La primera con la que había conversado tenía un destello maligno en su sonrisa, pude percibir que tenía rabia, una rabia antigua y profunda, eso me excitó como un demonio, generalmente son estas las más adictivas, las que más arrestos despliegan en la faena. Para tentar a mi destino subí con ellas al cuarto de una casa cercana a la Media Luna. Un par de chicos, que andarían por unos catorce años, me miraron con lástima. Toda esa vieja casona olía a mierda. Entramos a un cuarto. Les ordené que se desvistieran. La chica del tatuaje me dijo que debía hacerlo yo primero. Para nada, les dije. De pronto, sin mediar palabras, su amiga del vestido rojo empezó a abofetearme con una violencia de la cual no la creí capaz, se había transformado en una cruel súcubo para quitarme el dinero que llevaba encima, no más de unos 600 mil pesos. La otra se puso los tacones en las manos y me golpeaba como a un animal díscolo. Esquive varios taconazos. Sin embargo eran dos contra uno. Las insulté con los pulmones llenos de rabia hasta que al fin la morena del vestido tomó los billetes de mi cartera y salió corriendo. Listo, dijo sombríamente, cállese hijueputa. No vino a socorrerme nadie.

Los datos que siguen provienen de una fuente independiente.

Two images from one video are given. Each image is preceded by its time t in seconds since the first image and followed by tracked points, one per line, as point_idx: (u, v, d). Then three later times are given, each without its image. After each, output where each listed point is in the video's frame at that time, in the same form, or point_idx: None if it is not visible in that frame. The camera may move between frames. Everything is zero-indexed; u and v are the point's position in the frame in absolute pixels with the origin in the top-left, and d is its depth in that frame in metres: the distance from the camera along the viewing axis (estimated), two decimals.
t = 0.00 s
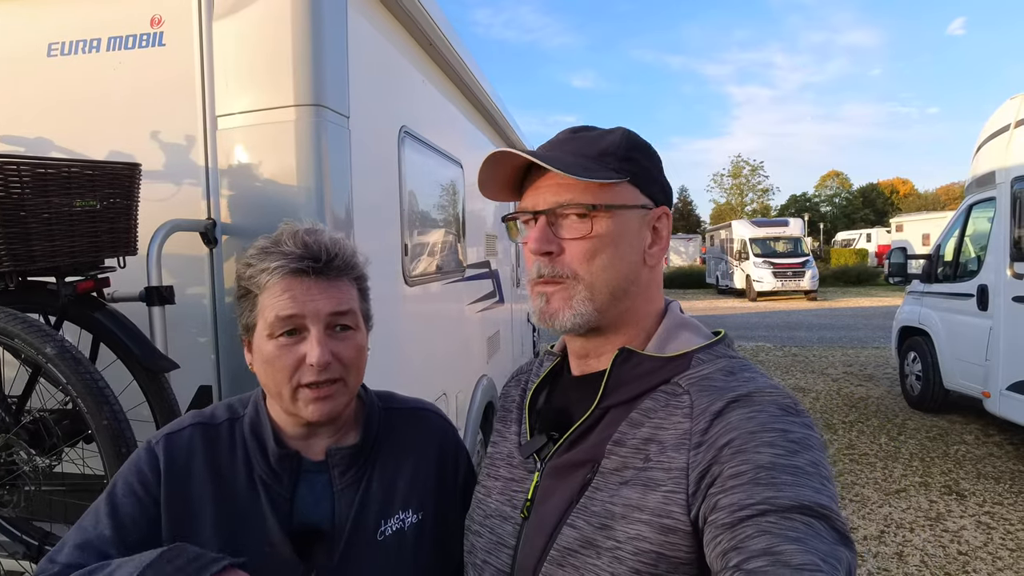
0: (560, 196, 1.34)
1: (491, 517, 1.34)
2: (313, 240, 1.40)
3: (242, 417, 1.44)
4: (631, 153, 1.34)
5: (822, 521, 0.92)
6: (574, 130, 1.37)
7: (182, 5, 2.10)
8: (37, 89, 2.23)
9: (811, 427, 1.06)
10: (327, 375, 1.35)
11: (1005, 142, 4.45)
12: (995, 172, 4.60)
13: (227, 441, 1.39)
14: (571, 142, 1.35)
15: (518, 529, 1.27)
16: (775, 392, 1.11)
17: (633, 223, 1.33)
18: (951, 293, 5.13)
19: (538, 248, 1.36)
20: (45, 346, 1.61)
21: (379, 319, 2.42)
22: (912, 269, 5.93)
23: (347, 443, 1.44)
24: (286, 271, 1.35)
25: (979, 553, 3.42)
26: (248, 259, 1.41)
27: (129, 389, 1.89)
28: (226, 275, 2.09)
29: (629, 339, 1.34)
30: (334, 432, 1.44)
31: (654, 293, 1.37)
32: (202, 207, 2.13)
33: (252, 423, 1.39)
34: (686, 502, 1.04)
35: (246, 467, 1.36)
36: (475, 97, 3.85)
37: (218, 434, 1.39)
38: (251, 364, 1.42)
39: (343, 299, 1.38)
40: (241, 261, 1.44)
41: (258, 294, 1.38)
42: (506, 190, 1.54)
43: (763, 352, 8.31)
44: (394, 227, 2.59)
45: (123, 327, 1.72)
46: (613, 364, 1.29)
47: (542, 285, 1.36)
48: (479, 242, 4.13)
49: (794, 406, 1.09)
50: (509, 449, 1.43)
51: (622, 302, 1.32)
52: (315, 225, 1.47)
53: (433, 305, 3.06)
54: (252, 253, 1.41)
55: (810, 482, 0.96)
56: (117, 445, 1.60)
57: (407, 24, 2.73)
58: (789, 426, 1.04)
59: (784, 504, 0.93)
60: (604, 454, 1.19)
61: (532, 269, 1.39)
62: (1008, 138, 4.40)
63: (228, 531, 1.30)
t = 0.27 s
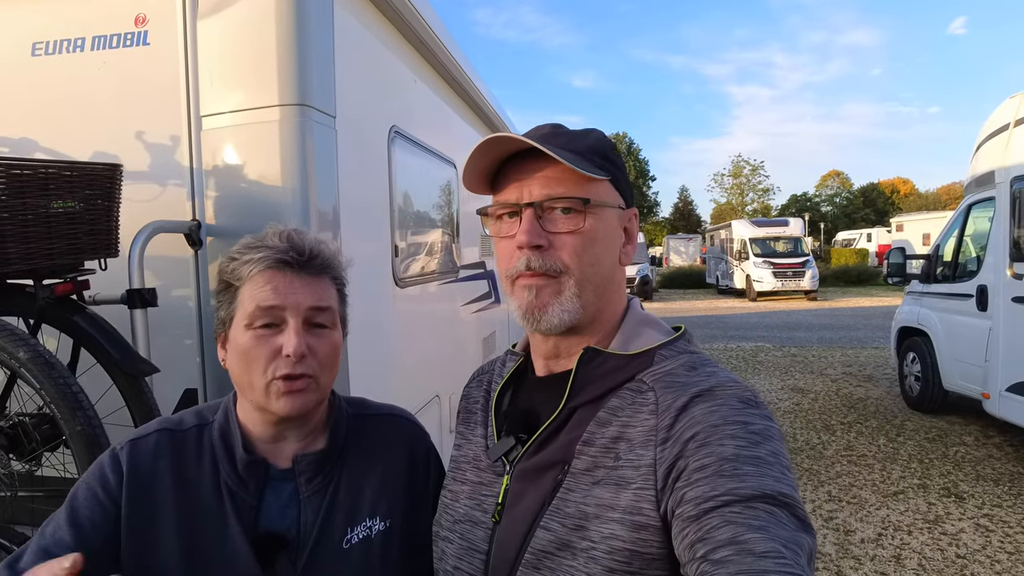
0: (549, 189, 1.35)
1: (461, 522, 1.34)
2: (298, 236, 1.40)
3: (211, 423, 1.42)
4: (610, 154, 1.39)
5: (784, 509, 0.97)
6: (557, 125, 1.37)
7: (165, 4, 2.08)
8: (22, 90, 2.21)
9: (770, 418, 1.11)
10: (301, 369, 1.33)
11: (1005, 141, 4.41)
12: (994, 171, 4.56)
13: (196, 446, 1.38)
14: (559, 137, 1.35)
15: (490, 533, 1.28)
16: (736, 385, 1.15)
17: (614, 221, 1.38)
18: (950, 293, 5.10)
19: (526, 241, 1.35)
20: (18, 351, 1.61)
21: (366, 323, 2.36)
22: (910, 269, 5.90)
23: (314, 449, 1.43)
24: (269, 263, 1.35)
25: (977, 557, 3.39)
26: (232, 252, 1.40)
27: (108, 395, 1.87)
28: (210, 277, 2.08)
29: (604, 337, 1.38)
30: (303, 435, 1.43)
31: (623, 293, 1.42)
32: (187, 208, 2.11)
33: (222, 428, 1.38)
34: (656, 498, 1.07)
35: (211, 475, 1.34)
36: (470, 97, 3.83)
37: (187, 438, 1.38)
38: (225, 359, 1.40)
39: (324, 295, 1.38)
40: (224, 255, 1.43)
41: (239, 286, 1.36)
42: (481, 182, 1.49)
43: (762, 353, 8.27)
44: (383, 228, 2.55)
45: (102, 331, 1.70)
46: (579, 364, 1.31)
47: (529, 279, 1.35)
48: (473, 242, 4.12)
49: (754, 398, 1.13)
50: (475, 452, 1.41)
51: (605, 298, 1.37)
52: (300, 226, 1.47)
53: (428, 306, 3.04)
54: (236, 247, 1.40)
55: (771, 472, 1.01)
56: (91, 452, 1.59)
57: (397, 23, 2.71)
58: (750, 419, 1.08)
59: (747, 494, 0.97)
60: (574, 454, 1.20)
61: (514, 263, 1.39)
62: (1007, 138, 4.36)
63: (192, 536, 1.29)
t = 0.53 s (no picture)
0: (528, 188, 1.40)
1: (439, 525, 1.33)
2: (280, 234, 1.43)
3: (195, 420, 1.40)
4: (583, 153, 1.45)
5: (756, 498, 0.97)
6: (533, 124, 1.42)
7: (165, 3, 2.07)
8: (24, 90, 2.21)
9: (742, 409, 1.13)
10: (281, 358, 1.32)
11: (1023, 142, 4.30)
12: (1012, 173, 4.46)
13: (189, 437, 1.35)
14: (535, 135, 1.39)
15: (470, 535, 1.28)
16: (709, 378, 1.17)
17: (587, 221, 1.44)
18: (967, 297, 4.99)
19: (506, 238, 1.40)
20: (6, 352, 1.62)
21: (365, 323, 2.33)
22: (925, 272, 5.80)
23: (298, 448, 1.41)
24: (252, 258, 1.37)
25: (992, 568, 3.30)
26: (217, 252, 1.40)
27: (101, 395, 1.88)
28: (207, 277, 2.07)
29: (579, 333, 1.44)
30: (284, 434, 1.42)
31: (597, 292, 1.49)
32: (185, 207, 2.09)
33: (207, 426, 1.37)
34: (635, 493, 1.08)
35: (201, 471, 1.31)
36: (475, 97, 3.82)
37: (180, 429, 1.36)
38: (205, 356, 1.39)
39: (306, 287, 1.39)
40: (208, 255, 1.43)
41: (221, 280, 1.37)
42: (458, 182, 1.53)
43: (774, 356, 8.16)
44: (384, 228, 2.53)
45: (95, 332, 1.69)
46: (554, 363, 1.32)
47: (511, 277, 1.41)
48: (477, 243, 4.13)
49: (726, 391, 1.15)
50: (451, 454, 1.42)
51: (581, 295, 1.43)
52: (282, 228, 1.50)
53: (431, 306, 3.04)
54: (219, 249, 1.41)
55: (745, 462, 1.01)
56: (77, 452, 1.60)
57: (400, 22, 2.70)
58: (722, 410, 1.10)
59: (721, 484, 0.98)
60: (551, 452, 1.21)
61: (495, 262, 1.42)
62: None
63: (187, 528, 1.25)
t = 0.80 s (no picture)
0: (515, 196, 1.47)
1: (423, 535, 1.36)
2: (235, 248, 1.41)
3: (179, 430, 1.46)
4: (567, 163, 1.52)
5: (737, 504, 1.02)
6: (518, 135, 1.50)
7: (185, 9, 2.10)
8: (50, 95, 2.27)
9: (723, 417, 1.19)
10: (245, 385, 1.35)
11: None
12: None
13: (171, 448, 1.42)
14: (520, 146, 1.47)
15: (454, 546, 1.31)
16: (691, 387, 1.23)
17: (571, 232, 1.52)
18: (1011, 307, 4.77)
19: (492, 247, 1.47)
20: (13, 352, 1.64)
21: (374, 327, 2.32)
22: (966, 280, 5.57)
23: (280, 458, 1.45)
24: (203, 283, 1.37)
25: None
26: (172, 268, 1.41)
27: (113, 396, 1.92)
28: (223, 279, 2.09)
29: (562, 341, 1.51)
30: (267, 449, 1.45)
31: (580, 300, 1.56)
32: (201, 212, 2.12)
33: (188, 438, 1.42)
34: (619, 503, 1.12)
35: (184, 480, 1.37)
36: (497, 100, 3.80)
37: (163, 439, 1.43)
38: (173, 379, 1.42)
39: (266, 310, 1.39)
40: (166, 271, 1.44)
41: (179, 305, 1.38)
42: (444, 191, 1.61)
43: (805, 365, 7.94)
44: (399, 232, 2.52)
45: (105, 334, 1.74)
46: (539, 372, 1.38)
47: (498, 284, 1.48)
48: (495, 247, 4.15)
49: (707, 399, 1.21)
50: (435, 463, 1.47)
51: (565, 303, 1.50)
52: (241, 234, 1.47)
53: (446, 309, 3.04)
54: (177, 262, 1.42)
55: (724, 469, 1.07)
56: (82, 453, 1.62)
57: (419, 24, 2.69)
58: (703, 418, 1.15)
59: (702, 491, 1.02)
60: (536, 461, 1.26)
61: (482, 270, 1.49)
62: None
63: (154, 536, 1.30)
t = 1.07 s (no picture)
0: (506, 204, 1.47)
1: (416, 541, 1.35)
2: (261, 247, 1.46)
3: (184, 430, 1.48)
4: (557, 172, 1.53)
5: (726, 508, 1.02)
6: (509, 144, 1.50)
7: (210, 17, 2.14)
8: (83, 103, 2.34)
9: (712, 422, 1.19)
10: (262, 381, 1.37)
11: None
12: None
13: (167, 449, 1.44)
14: (511, 154, 1.47)
15: (447, 552, 1.30)
16: (679, 393, 1.23)
17: (563, 238, 1.52)
18: None
19: (483, 255, 1.47)
20: (35, 353, 1.69)
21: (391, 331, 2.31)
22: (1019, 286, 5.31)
23: (285, 465, 1.48)
24: (230, 276, 1.40)
25: None
26: (197, 264, 1.44)
27: (133, 396, 1.98)
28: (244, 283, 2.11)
29: (554, 347, 1.49)
30: (271, 451, 1.47)
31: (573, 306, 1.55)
32: (223, 216, 2.15)
33: (192, 439, 1.45)
34: (609, 509, 1.12)
35: (182, 484, 1.39)
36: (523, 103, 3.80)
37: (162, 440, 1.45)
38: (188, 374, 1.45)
39: (288, 307, 1.42)
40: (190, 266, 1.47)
41: (201, 298, 1.41)
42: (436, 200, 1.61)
43: (845, 373, 7.67)
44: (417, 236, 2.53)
45: (128, 337, 1.81)
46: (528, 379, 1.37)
47: (489, 291, 1.46)
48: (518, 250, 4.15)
49: (696, 404, 1.21)
50: (428, 470, 1.45)
51: (557, 309, 1.49)
52: (264, 234, 1.52)
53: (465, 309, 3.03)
54: (202, 258, 1.45)
55: (714, 473, 1.06)
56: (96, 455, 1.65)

Como gesto definitivo de su infalible victoria, la puta del tatuaje adelantó otros cuatro golpes, en uno de esos me rozó la ceja izquierda, sentí un escozor que todavía hoy me duele, y con el último golpe perforó, con la punta del tacón, mi ojo derecho, el zapato presionó violentamente el glóbulo ocular, sacándolo de su cuenco. El dolor no lo puedo narrar. La sangre, la vi apenas, pintó un cuadro impresionista en la pared. No me da vergüenza decirlo: lloré, maldije. La tomé por los pelos, decidido ya a cobrar su crimen, le mordí los labios, arrancándoselos a mordiscos, desconocía esa región de mi carácter, probando, sin quererlo del todo, su sangre, abrí su boca con mis dos manos como si fuera una gran pinza, la puta me mordió, pero ya no me importaba más que el dolor de mi vista parcial. Separé lo más que pude sus fauces con una violencia de la que descreo, su anatomía hizo un extraño sonido, un gemido como de gato desgraciado, se propagó en aquel cuarto de mala muerte, casi un maullido que su respiración agotó. Me quedé sentado al lado del cuerpo, esperando que llegase alguien. Tres policías, dos del cuadrante y el cuidandero-cliente de las putas, llegaron a apresarme. Vi sus miradas de horror. La mujer en el piso con la boca irreversiblemente abierta. Mi historia fue noticia en los tabloides de Cartagena. Años más tarde me enteré de que la otra prostituta fue ahorcada por un gringo que la descubrió robándole. Cuando leí esa noticia mi corazón se sintió leve de un plumazo.